Complete coverage vector:
0 0 0 0 0 0 0 0 0 0 0 0 0 0 0 0 0 0 0 0 0 0 0 0 0 0 0 0 0 0 0 0 0 0 0 0 0 0 0 0  0 0 0 0 0 0 0 0 0 0  3 3 3 3 3 3 3 3 3 3 3 3 3 3 3 3 3 3 3 3 3 3 3 3 3 3 3 3 3 3  3 3 3 3 3 3 3 3 3 3 3 3 3 3 3 3 3 3 3 3

Sliding file:
                                       window1       window2      window3      window4      window5
window coordinates:     (100-120)    (120-140)    (140-160)    (160-180)    (180-200)
Window length:             20                 20                20                20                20
Raw counts:                  0                    0                 30                60                60
Average Counts:           0                    0                1.5               3.0              3.0

5.3. Important concepts regarding the -b/--bins and -bt/--btype options for the calculation of sliding profiles

>> Coverage vector is reversed for negative stranded (X) features
If the genomic intervals in feature-set X contain strand information, then the sliding windows are defined for all genomic intervals in the same orientation (5' to 3'), otherwise left to right would be used. In other words, if a feature X is in the reverse orientation (strand == "-") the coverage vector is reversed.

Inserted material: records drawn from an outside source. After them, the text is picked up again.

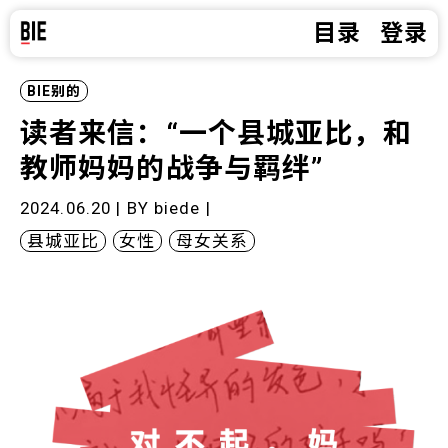
目录
登录
BIE别的
读者来信：“一个县城亚比，和
教师妈妈的战争与羁绊”
2024.06.20 | BY
biede
|
县城亚比
女性
母女关系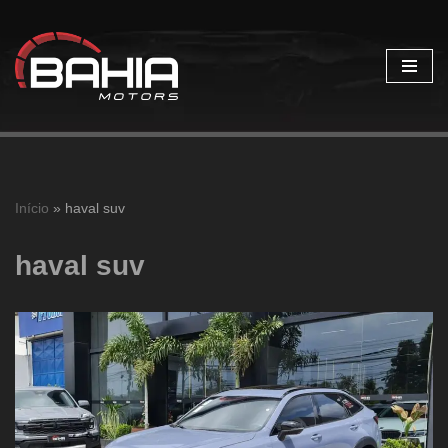
Pular
para
o
conteúdo
Início
»
haval suv
haval suv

>> If the bin size (-b) is specified in nucleotides (--btype=nuc), all features X have to be of the same length.

When the "sliding" mode is chosen, OGRe will firstly calculate the coverage vector for each feature X at the nucleotide resolution. The complete coverage vector is then subset into bins of a user-defined length (option -b) to originate an aggregate vector. Each feature X is then characterized by an aggregate vector.
To continue the analysis within SeqGI it is required that the length of the resulting aggregate vector is the same between all features X.

When the bin size (-b) is given in nucleotides (--btype=nuc), OGRe will use this value to represent the size of each bin. Therefore all features in X have to have the same length, otherwise the resulting aggregate vector would have different lengths for different windows.

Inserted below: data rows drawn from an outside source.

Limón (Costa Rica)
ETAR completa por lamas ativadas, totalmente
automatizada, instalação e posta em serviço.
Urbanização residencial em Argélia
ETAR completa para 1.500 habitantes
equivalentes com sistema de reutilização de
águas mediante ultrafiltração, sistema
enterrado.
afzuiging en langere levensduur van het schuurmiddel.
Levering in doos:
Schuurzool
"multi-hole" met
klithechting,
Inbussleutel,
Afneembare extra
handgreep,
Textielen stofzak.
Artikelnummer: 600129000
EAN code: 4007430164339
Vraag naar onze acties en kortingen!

>> If --btype=perc, the bin size has to be a multiple 100

When the bin size (-b) is given in percentage (--btype=perc), OGRe will use this percentage value to calculate the size of the sliding windows for each feature X. In this case, the number of sliding windows used to summarize each feature X is the same for all features, but the size of the sliding windows is calculated as a function of the percentage of the total size of each feature. Therefore, different features X can have different sizes. For example `-b 1 --btype=perc` will correspond to 100 windows of 1% each; `-b 5 --btype=perc` will correspond to 20 windows of 5% each. However, in this sense, it is required that the bin size is a multiple of 100. For example -b 3 --btype=perc is not allowed.

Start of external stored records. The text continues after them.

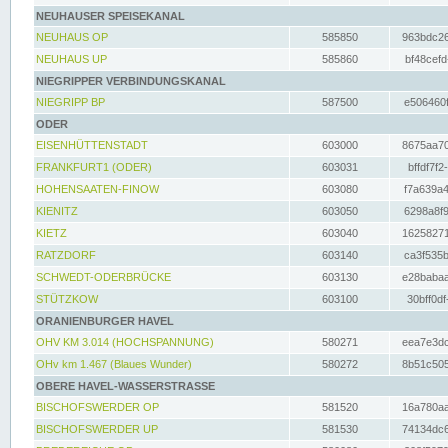
NEUHAUSER SPEISEKANAL
NEUHAUS OP
585850
963bdc26
NEUHAUS UP
585860
bf48cefd
NIEGRIPPER VERBINDUNGSKANAL
NIEGRIPP BP
587500
e506460f
ODER
EISENHÜTTENSTADT
603000
8675aa70
FRANKFURT1 (ODER)
603031
bffdf7f2
HOHENSAATEN-FINOW
603080
f7a639a4
KIENITZ
603050
6298a8f9
KIETZ
603040
16258271
RATZDORF
603140
ca3f535b
SCHWEDT-ODERBRÜCKE
603130
e28babaa
STÜTZKOW
603100
30bff0df
ORANIENBURGER HAVEL
OHV KM 3.014 (HOCHSPANNUNG)
580271
eea7e3dc
OHv km 1.467 (Blaues Wunder)
580272
8b51c505
OBERE HAVEL-WASSERSTRASSE
BISCHOFSWERDER OP
581520
16a780aa
BISCHOFSWERDER UP
581530
74134dc6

>> If --btype=perc OGRe will skip features X if the entire length of the feature (start to end) is less then the number of sliding windows

When the bin size (-b) is given in percentage (--btype=perc), OGRe will use this percentage value to calculate the size of the sliding windows (i.e. the bin size) for each feature X. However, since the bin size corresponds to a "number of nucleotides" it cannot be smaller then 1. For example, if `-b 1 --btype=perc` is chosen, each feature X is characterized by 100 bins (100 bins of 1% each) . The length of each bin corresponds to 1% of the total length of the feature X. Therefore in this case, OGRe would skip any feature X which is smaller then 100 bps. Similarly, if -b 5 --btype=perc` is chosen (20 windows of 5% each) OGRe would skip features X shorter then 20 nucleotides.

6. Intersection function: Depth vs Nr of features

The user can quantify the overlap between two genomic intervals (X,Y) using between two options:

  • --fun=nover: In this case the overlap is quantified considering considering uniquely the start position of each feature Y that overlaps with each feature X.
  • --fun=depth: In this case each nucleotide from the read that is overlapped contributes to one count. This type of score is also known as the "depth of coverage" or "breadth of the overlap".
For example:

Intersection function

If sequencing reads are imputed in the BedGraph format, the only intersection function available is the “depth of coverage” (--fun=depth). This is because the BedGraph format does not have single-read information, but stores count-type data.